Please change the value in `start` according to your Domino version.

**Important !!** The version of PyTorch included in the above image is not compatible with GPUs with the Ampere architecture. Please check the PyTorch compatibility with your GPU before running this code.

The following environment variables should also be set at the project level:

```
DISABLE_MLFLOW_INTEGRATION=TRUE
TF_ENABLE_ONEDNN_OPTS=0
```

## Hardware Requirements
You also need to make sure that the hardware tier running the notebook or the fine-tuning script has sufficient resources. An *nvidia-low-g4dn-xlarge* hardware tier is recommended, as it provides GPU-acceleration that the fine-tunning can take advantage of.

# References

[1] Devlin, Jacob; Chang, Ming-Wei; Lee, Kenton; Toutanova, Kristina, BERT: Pre-training of Deep Bidirectional Transformers for Language Understanding, 11 October 2018, [arXiv:1810.04805v2](https://arxiv.org/abs/1810.04805)

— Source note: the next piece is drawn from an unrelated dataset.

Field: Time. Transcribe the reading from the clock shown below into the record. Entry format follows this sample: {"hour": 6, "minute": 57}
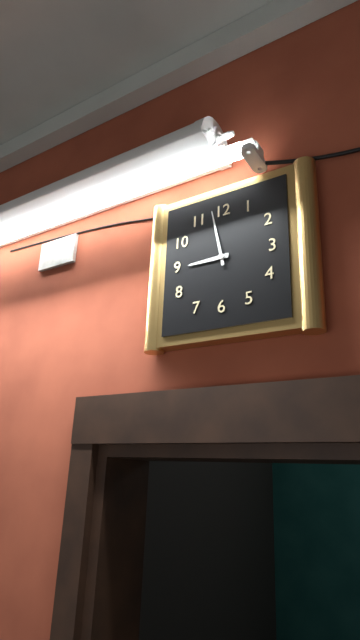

[2] Dogu Araci, FinBERT: Financial Sentiment Analysis with Pre-trained Language Models, 2019, [arXiv:1908.10063](http://arxiv.org/abs/1908.10063)

[3] Malo, P., Sinha, A., Korhonen, P., Wallenius, J., & Takala, P. (2014). Good debt or bad debt: Detecting semantic orientations in economic texts. Journal of the Association for Information Science and Technology, 65(4), 782-796.